_Passage_
■ ■ ■
This is a followup to my post last week. I just checked and I moved up in the NCAA
rankings. I guessed half of the teams in the final 4 correctly. Next week I guess
I will finally find out if I was lucky or one of the teams I didn't pick wins.
On the OOXML front things are looking up as well. According to the article at http://www.itnews.com.au/News/72970,the-votes-are-in-on-ooxml.aspx the
results of the vote are not yet public but an informal poling shows that OOXML will
pass. I have been really busy and haven't had time to digest all the feedback but
there are numerous articles and e-mails floating around about how Microsoft or someone
opposed to OOXML strong armed someone into voting one way or another. I wasn't there
and with a few exceptions don't know the people personally so I don't know
how reliable the accounts are and how much of what they are reporting comes from
their own personal bias. I have to say that is disappointing but not that unexpected.
All anyone has to do is look at the political process here to see examples of name
calling, mud slinging, and down right lies used to make one person look better than
another. I suppose that each side in this discussion/debate is passionate enough to
resort to those same means to get what they want.
■ ■ ■
_Brief 1_
Answer these questions from the post, one line each:
(a) How many of the teams in the final 4 did the writer guess correctly?
(b) What does an informal polling show about OOXML?
(c) What three things does the writer say can be seen in the political process?
_Brief 2_
Write out all the records again with "dashed" changed to "broken" wherever it occurs, keeping everything else the same. Leave the pictures out of your answer.
The post and the records come from separate, unrelated sources.

_Stored records_
■ ■ ■
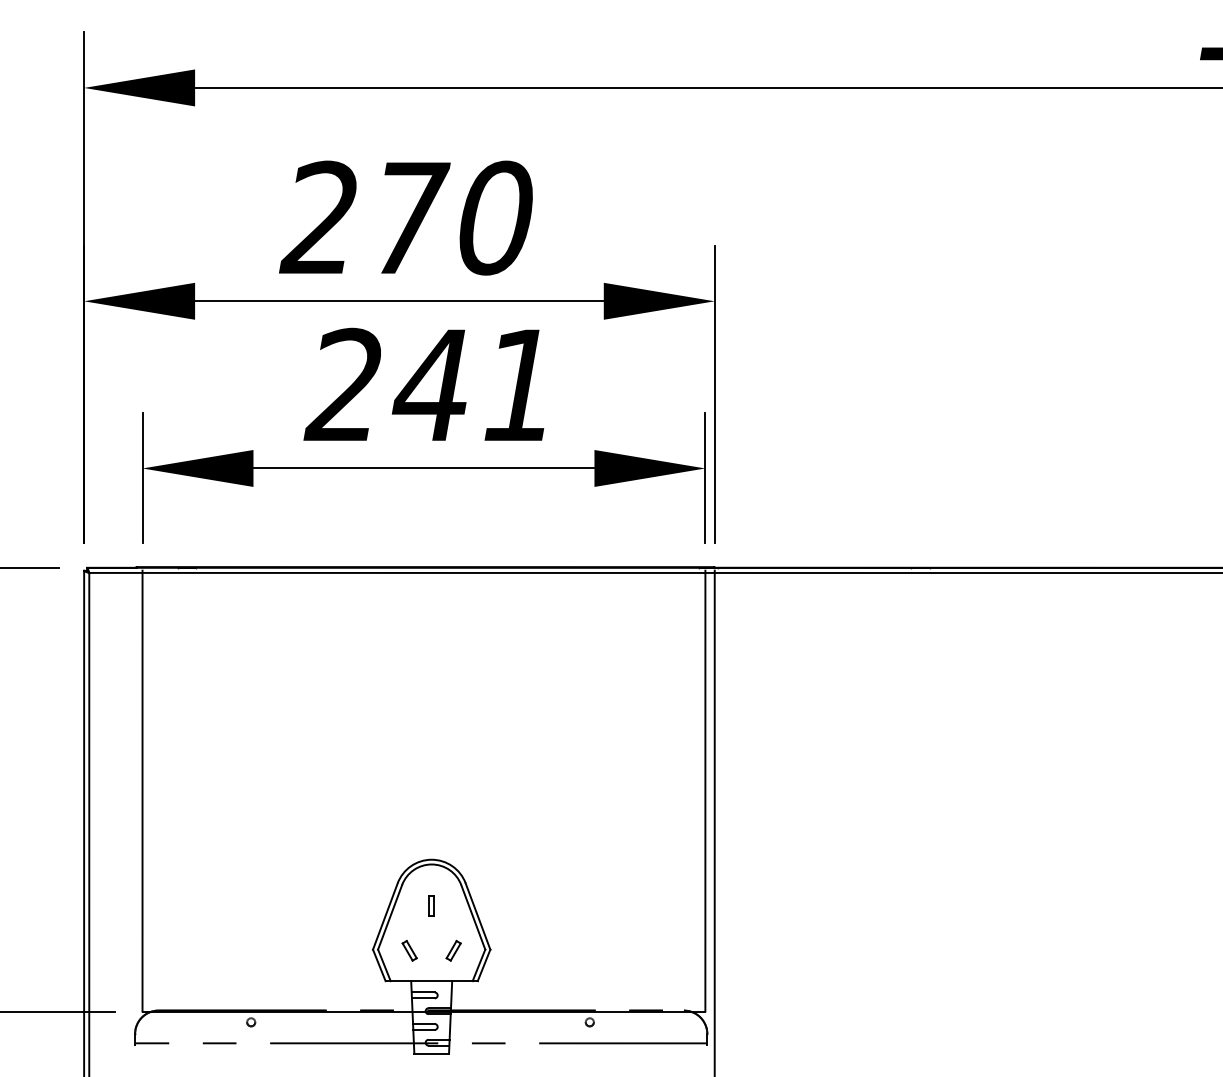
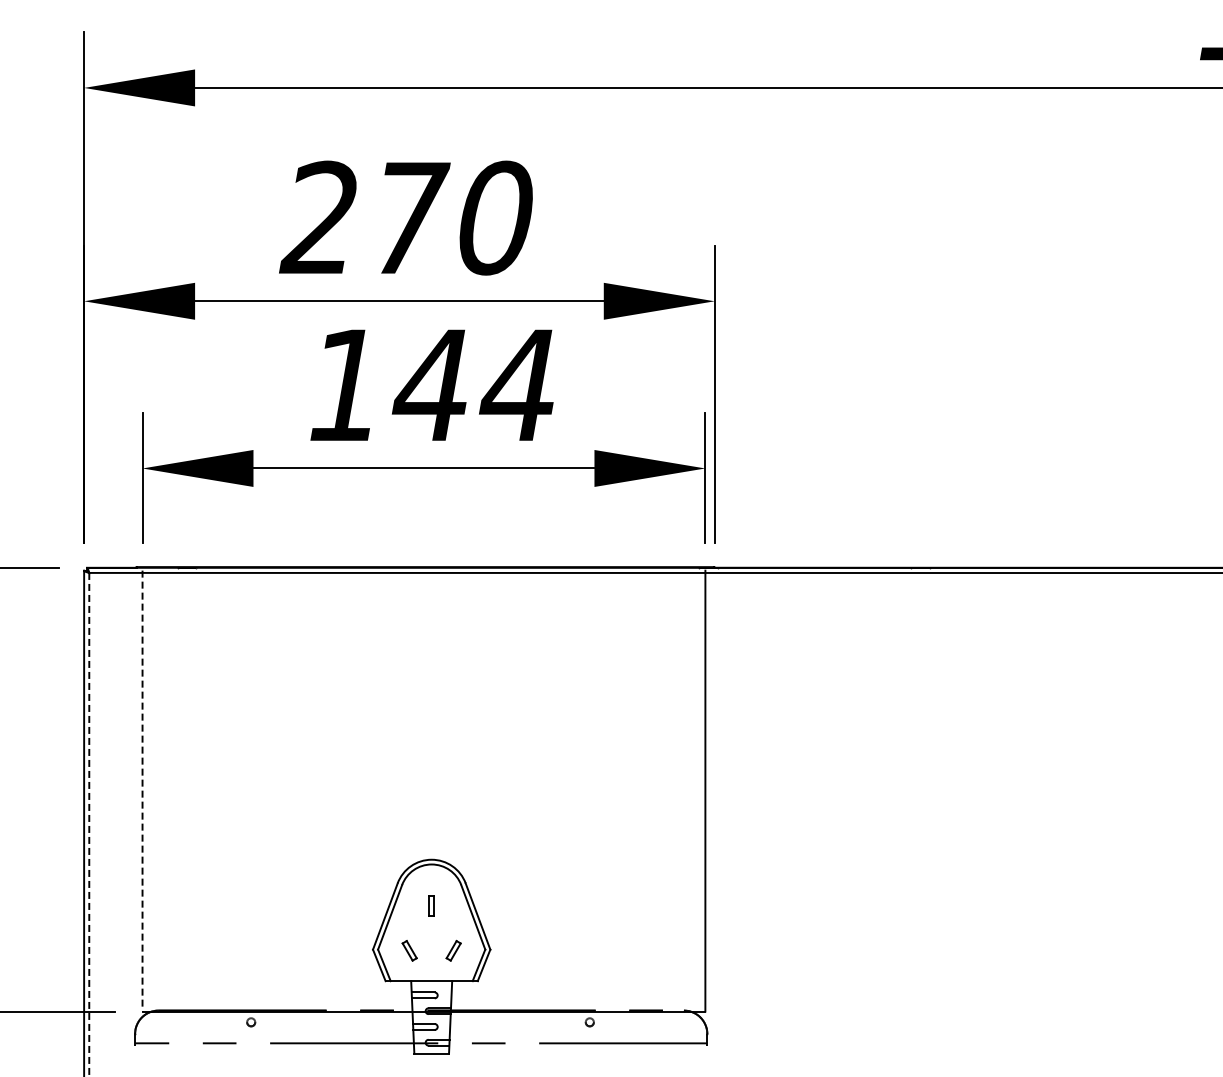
text at (428, 383): 241 -> 144
line at (142, 791): solid -> dashed
line at (714, 821): present -> none
line at (89, 824): solid -> dashed
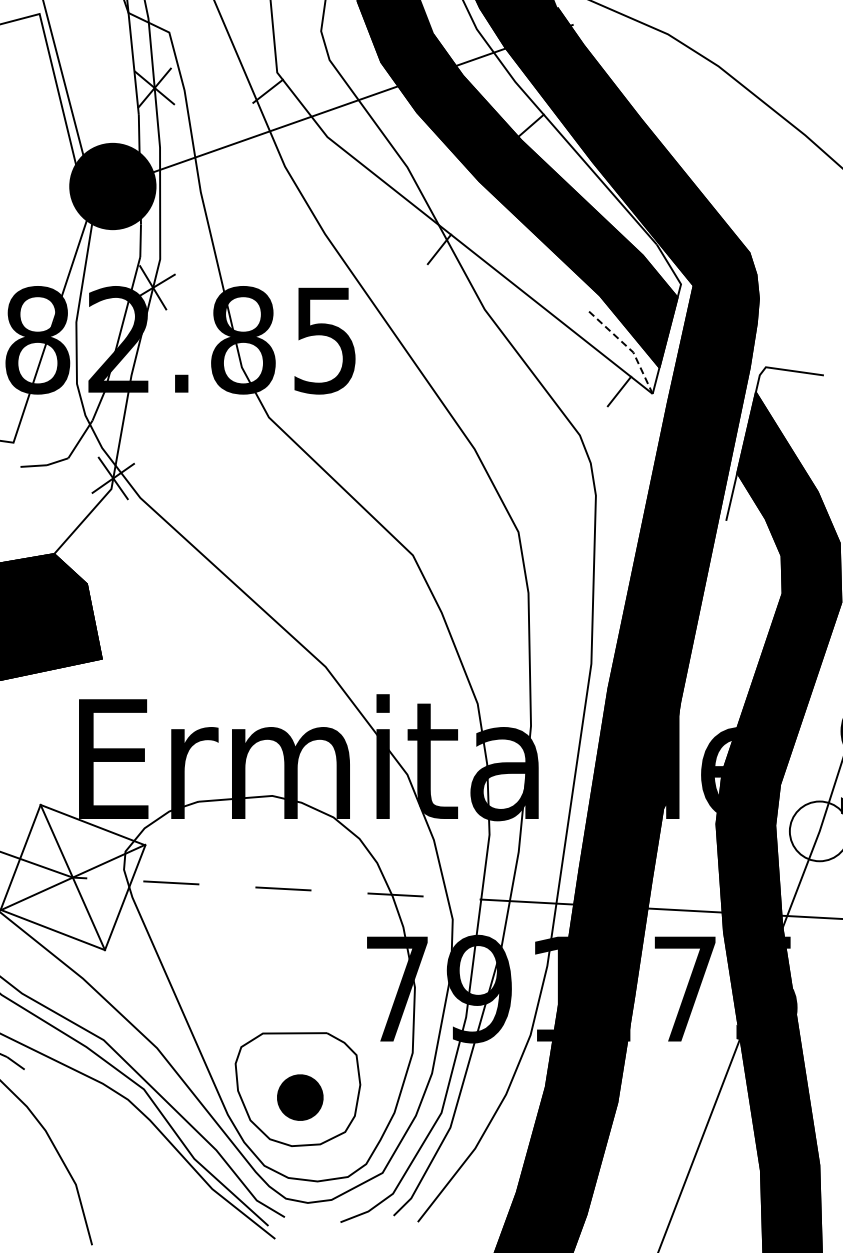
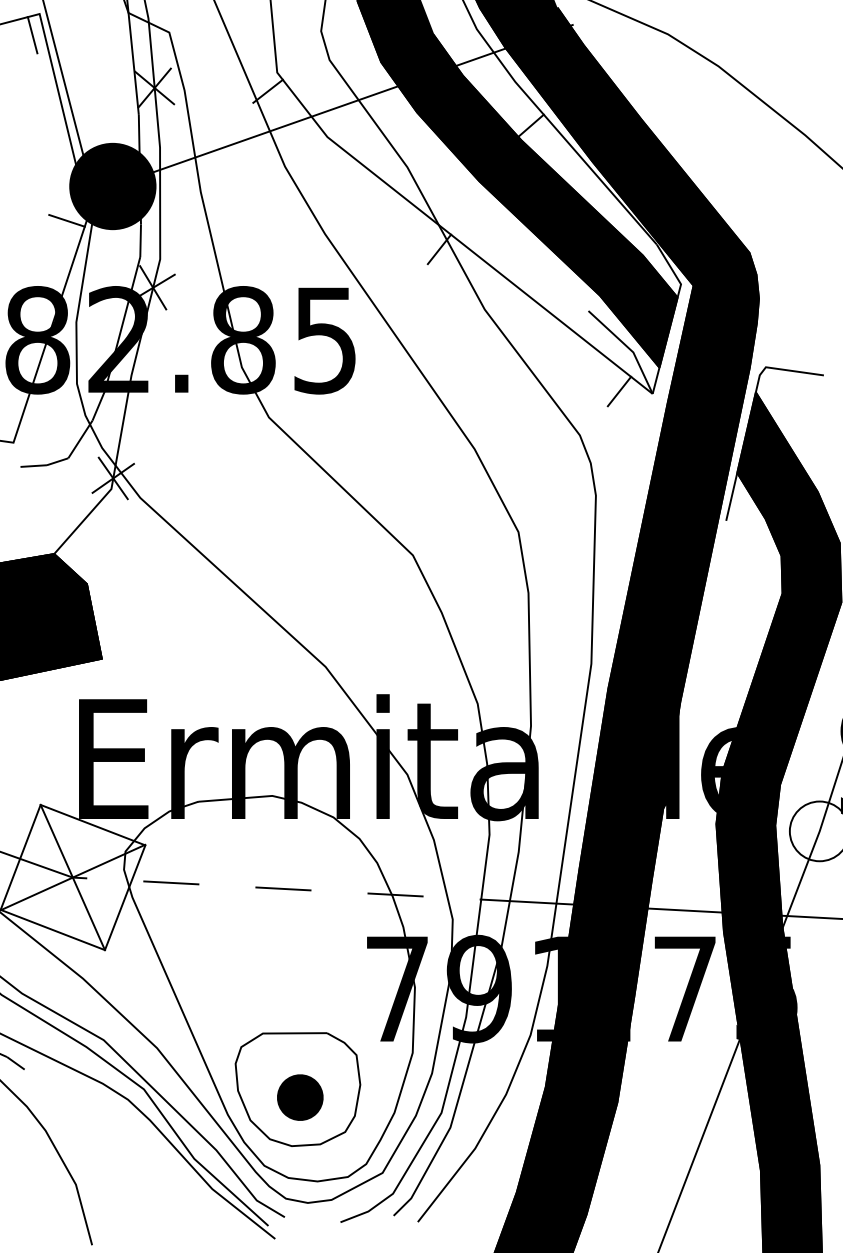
line at (32, 35): none -> present
line at (66, 220): none -> present
line at (627, 347): dashed -> solid
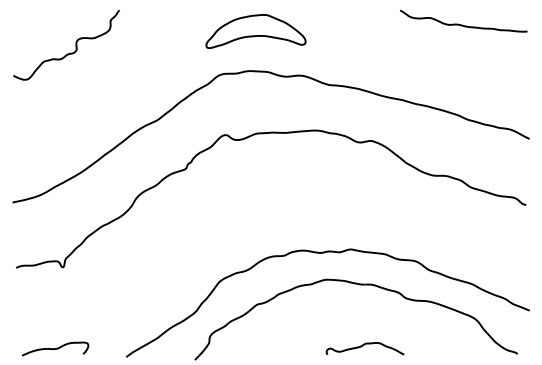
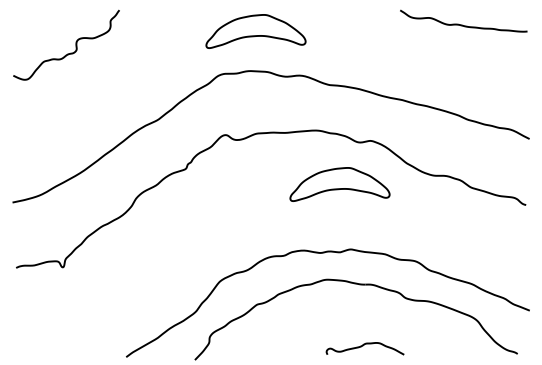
part at (339, 184): none -> present
curve at (55, 348): present -> none
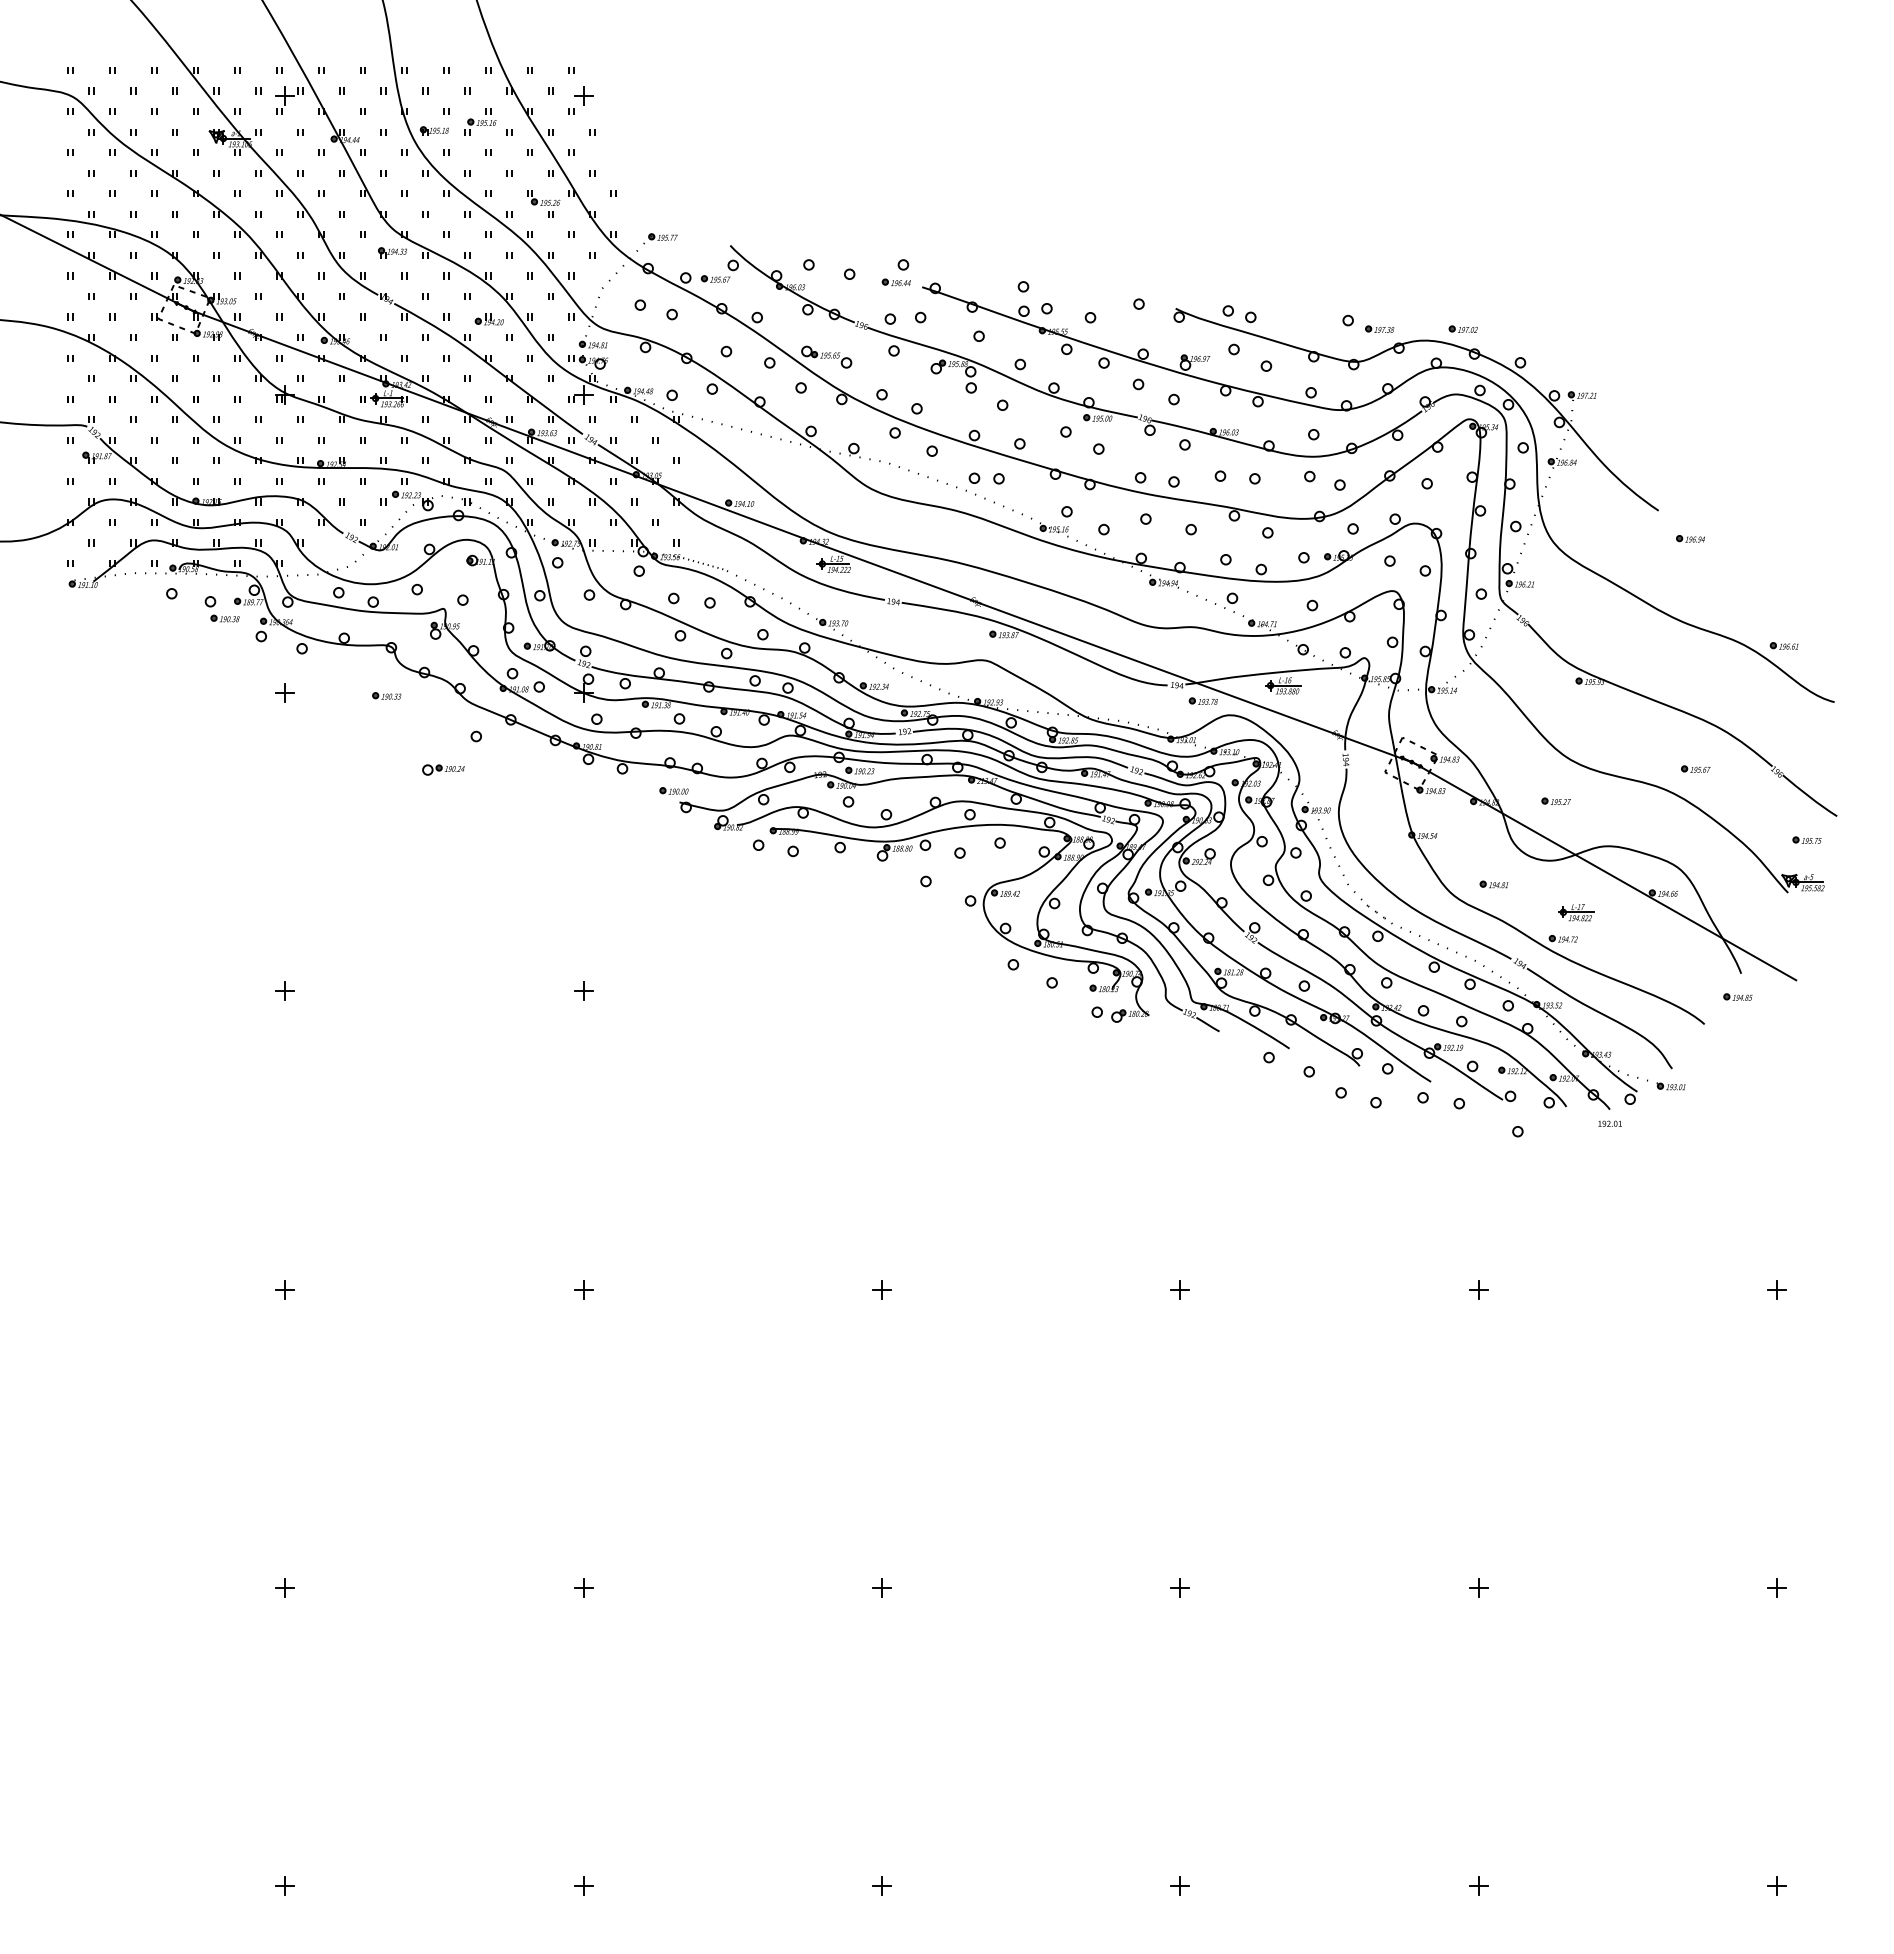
■ ■ ■
_Complete answer 1_
(a) Half of them.
(b) That OOXML will pass.
(c) Name calling, mud slinging, and down right lies.

_Complete answer 2_
text at (428, 383): 241 -> 144
line at (142, 791): solid -> broken
line at (714, 821): present -> none
line at (89, 824): solid -> broken
line at (32, 35): none -> present
line at (66, 220): none -> present
line at (627, 347): broken -> solid
part at (339, 184): none -> present
curve at (55, 348): present -> none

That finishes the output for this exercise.